What you are asked to do - Copy the lines from the one containing "Step 3: Encourage Work-Life Balance" through the one containing "work-life balance. Encourage", inclusive.

※ ※ ※

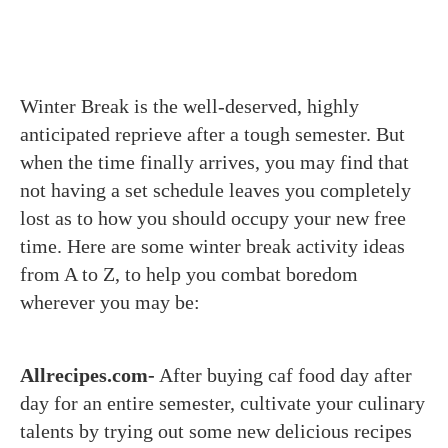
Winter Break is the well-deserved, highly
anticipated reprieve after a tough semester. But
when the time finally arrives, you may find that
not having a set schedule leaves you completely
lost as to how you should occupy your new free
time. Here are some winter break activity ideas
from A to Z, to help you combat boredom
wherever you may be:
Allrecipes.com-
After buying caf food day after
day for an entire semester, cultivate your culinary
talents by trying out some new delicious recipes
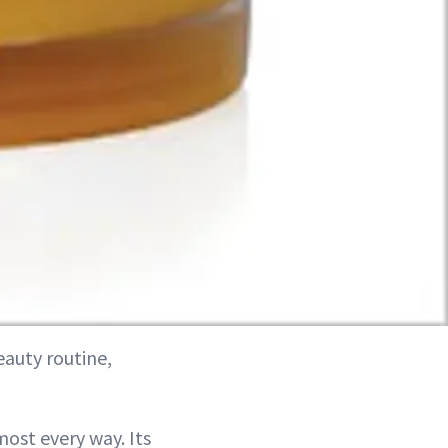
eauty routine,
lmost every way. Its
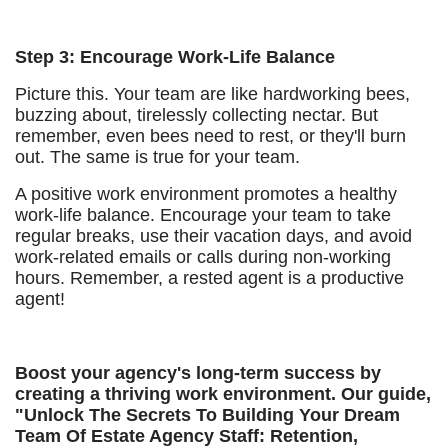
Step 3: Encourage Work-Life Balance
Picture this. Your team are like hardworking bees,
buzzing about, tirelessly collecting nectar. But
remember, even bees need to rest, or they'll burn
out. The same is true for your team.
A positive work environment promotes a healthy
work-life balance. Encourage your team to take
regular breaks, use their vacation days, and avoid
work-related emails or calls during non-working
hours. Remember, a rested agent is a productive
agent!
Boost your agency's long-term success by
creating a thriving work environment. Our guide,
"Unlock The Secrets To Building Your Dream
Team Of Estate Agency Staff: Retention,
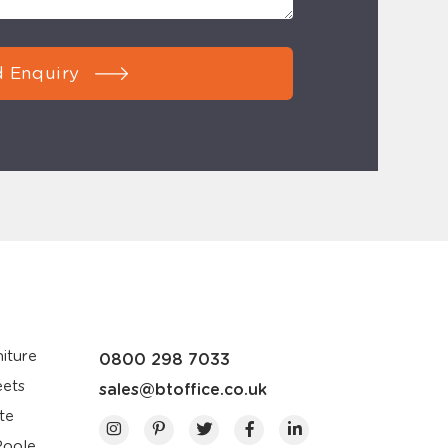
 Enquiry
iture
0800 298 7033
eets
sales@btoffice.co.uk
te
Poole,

※ ※ ※

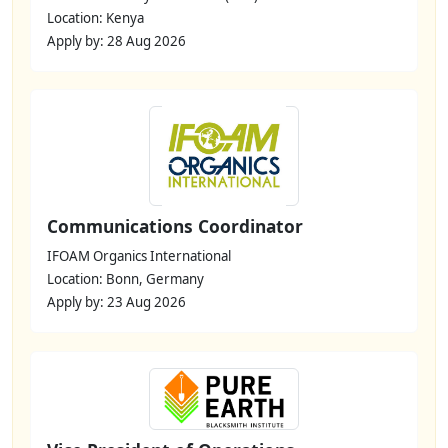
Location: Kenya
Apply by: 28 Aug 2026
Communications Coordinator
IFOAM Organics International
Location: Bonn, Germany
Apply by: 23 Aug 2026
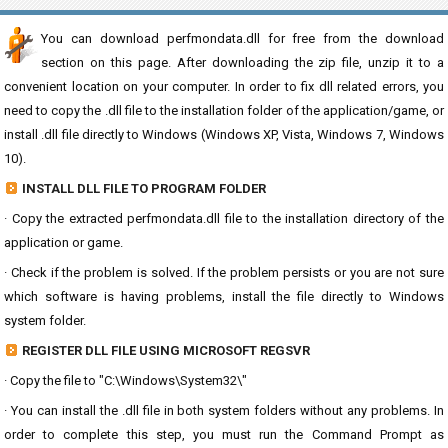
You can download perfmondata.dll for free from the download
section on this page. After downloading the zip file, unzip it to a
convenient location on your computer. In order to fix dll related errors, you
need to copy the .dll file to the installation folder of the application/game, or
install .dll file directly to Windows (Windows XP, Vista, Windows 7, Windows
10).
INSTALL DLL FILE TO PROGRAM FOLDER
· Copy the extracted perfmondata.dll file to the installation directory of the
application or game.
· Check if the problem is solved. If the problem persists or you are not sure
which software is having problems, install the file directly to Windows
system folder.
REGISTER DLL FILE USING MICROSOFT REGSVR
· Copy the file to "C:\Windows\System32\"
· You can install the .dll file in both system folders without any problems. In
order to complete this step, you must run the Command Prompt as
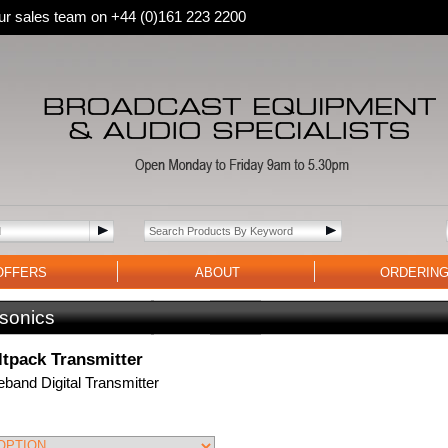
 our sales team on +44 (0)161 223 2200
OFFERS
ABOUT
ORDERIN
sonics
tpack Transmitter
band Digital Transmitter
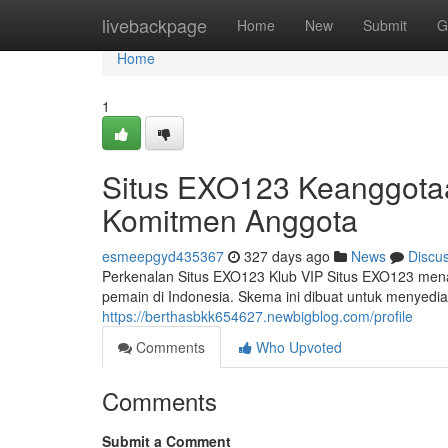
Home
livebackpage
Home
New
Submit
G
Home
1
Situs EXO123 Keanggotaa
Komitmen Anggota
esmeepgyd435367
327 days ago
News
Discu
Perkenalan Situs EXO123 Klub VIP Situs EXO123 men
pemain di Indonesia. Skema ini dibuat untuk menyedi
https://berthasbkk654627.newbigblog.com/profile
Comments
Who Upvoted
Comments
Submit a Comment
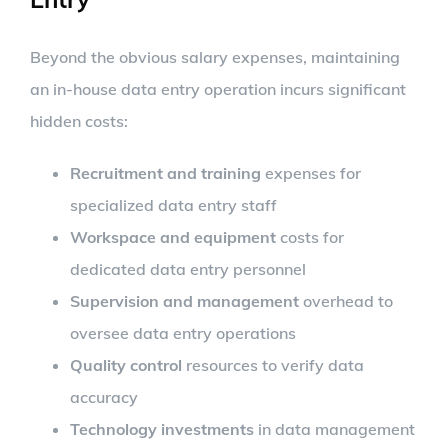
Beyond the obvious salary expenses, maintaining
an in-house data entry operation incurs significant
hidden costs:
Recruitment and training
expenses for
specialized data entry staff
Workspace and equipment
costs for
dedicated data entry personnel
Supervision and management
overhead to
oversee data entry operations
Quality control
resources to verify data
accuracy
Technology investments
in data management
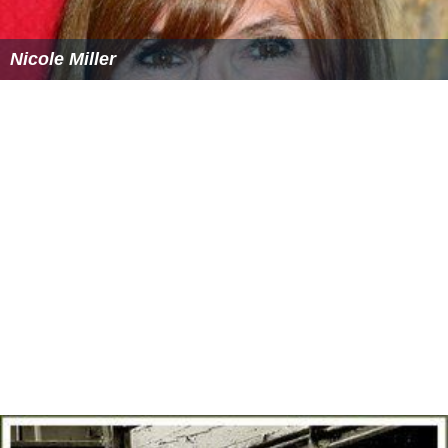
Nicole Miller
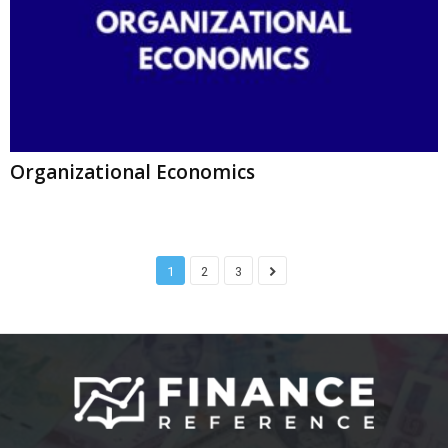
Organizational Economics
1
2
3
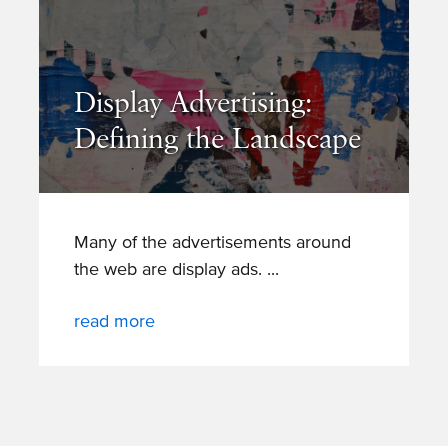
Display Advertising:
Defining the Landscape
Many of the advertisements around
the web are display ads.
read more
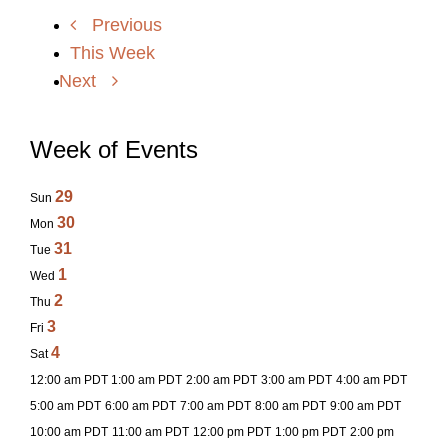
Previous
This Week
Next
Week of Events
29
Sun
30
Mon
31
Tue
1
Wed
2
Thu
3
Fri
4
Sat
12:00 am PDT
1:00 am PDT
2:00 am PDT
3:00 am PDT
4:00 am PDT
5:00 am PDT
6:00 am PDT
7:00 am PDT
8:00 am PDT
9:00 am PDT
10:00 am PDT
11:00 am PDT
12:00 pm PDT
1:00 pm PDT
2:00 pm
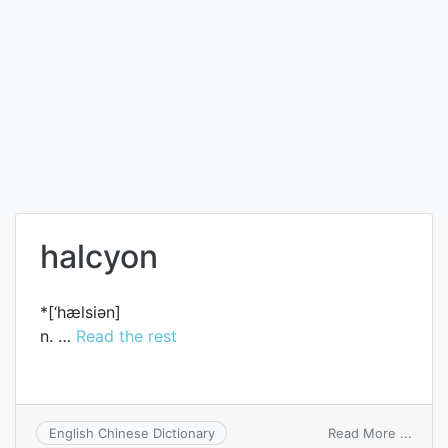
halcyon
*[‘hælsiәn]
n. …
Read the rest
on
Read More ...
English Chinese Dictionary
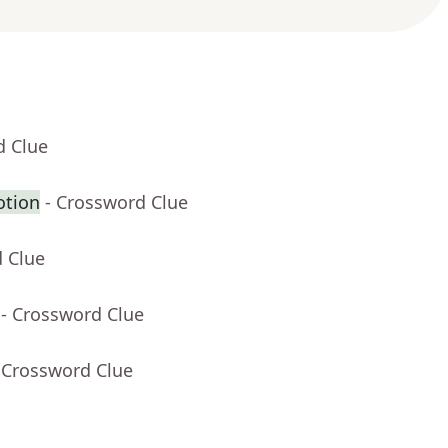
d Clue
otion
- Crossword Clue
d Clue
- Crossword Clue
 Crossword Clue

※ ※ ※

Exercise answer -
Step 3: Encourage Work-Life Balance
Picture this. Your team are like hardworking bees,
buzzing about, tirelessly collecting nectar. But
remember, even bees need to rest, or they'll burn
out. The same is true for your team.
A positive work environment promotes a healthy
work-life balance. Encourage your team to take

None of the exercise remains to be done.